La science, moteur de la transition

Il faut mettre un sérieux frein à la consommation de combustibles fossiles. Le coût de production des énergies renouvelables a chuté ces dix dernières années et il continuera de reculer. D'ici 2030, l'énergie solaire devrait devenir la source d'énergie la moins chère. La comparaison entre le rendement des capitaux propres investis dans les énergies renouvelables et le coût du capital investi dans les combustibles fossiles fait pencher la balance en faveur des premières. Les entreprises vont donc devoir réviser leurs stratégies.

La gestion d'actifs joue un rôle de facilitateur dans la mesure où elle oriente le capital vers son utilisation optimale. Les preuves scientifiques du changement climatique causé par l'homme sont faites, et les risques sont identifiés et reconnus par les industries pétrolière et gazière. Cependant, le court-termisme est tenace.
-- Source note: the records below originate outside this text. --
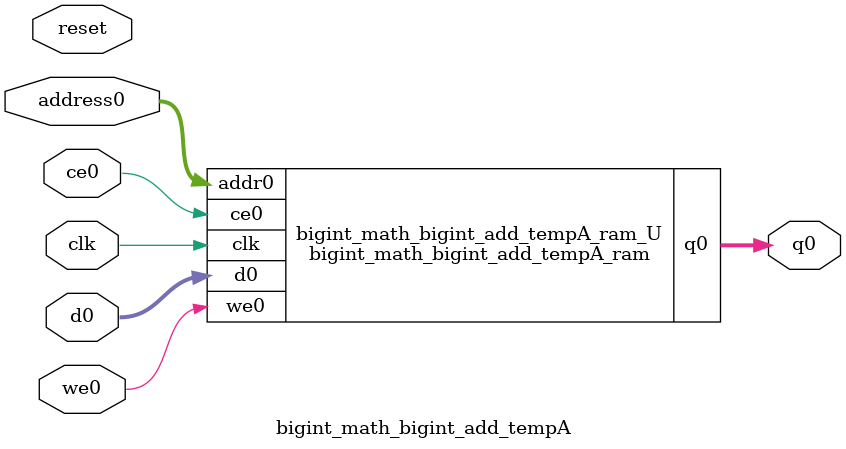
<source format=v>

`timescale 1 ns / 1 ps
module bigint_math_bigint_add_tempA_ram (addr0, ce0, d0, we0, q0,  clk);

parameter DWIDTH = 8;
parameter AWIDTH = 8;
parameter MEM_SIZE = 256;

input[AWIDTH-1:0] addr0;
input ce0;
input[DWIDTH-1:0] d0;
input we0;
output reg[DWIDTH-1:0] q0;
input clk;

reg [DWIDTH-1:0] ram[MEM_SIZE-1:0];




always @(posedge clk)  
begin 
    if (ce0) 
    begin
        if (we0) 
        begin 
            ram[addr0] <= d0; 
            q0 <= d0;
        end 
        else 
            q0 <= ram[addr0];
    end
end


endmodule


`timescale 1 ns / 1 ps
module bigint_math_bigint_add_tempA(
    reset,
    clk,
    address0,
    ce0,
    we0,
    d0,
    q0);

parameter DataWidth = 32'd8;
parameter AddressRange = 32'd256;
parameter AddressWidth = 32'd8;
input reset;
input clk;
input[AddressWidth - 1:0] address0;
input ce0;
input we0;
input[DataWidth - 1:0] d0;
output[DataWidth - 1:0] q0;



bigint_math_bigint_add_tempA_ram bigint_math_bigint_add_tempA_ram_U(
    .clk( clk ),
    .addr0( address0 ),
    .ce0( ce0 ),
    .d0( d0 ),
    .we0( we0 ),
    .q0( q0 ));

endmodule


</source>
Il convient donc de participer à l’élaboration de résolutions ou de soutenir celles qui incitent les grandes compagnies pétrolières et gazières à modifier leurs stratégies, car la lutte contre le changement climatique est devenue primordiale. Les industries du pétrole et du gaz ne se sont pas perdues dans la transition. La science qui a été le principal moteur de leur réussite pourrait, une fois encore, être celui de la transformation de tout le secteur.

 

(1) Bioénergie et biocarburants, recharge pour véhicules électriques, énergies renouvelables, hydrogène, capture et stockage du carbone.
(2) Le «scope» désigne le périmètre au sein duquel sont étudiées les émissions de GES dans une entreprise ou pour un produit. Le scope 1, le plus restreint, regroupe les émissions directes et le scope 3, le plus large, regroupe toutes les émissions qui ne sont pas liées directement à la fabrication du produit.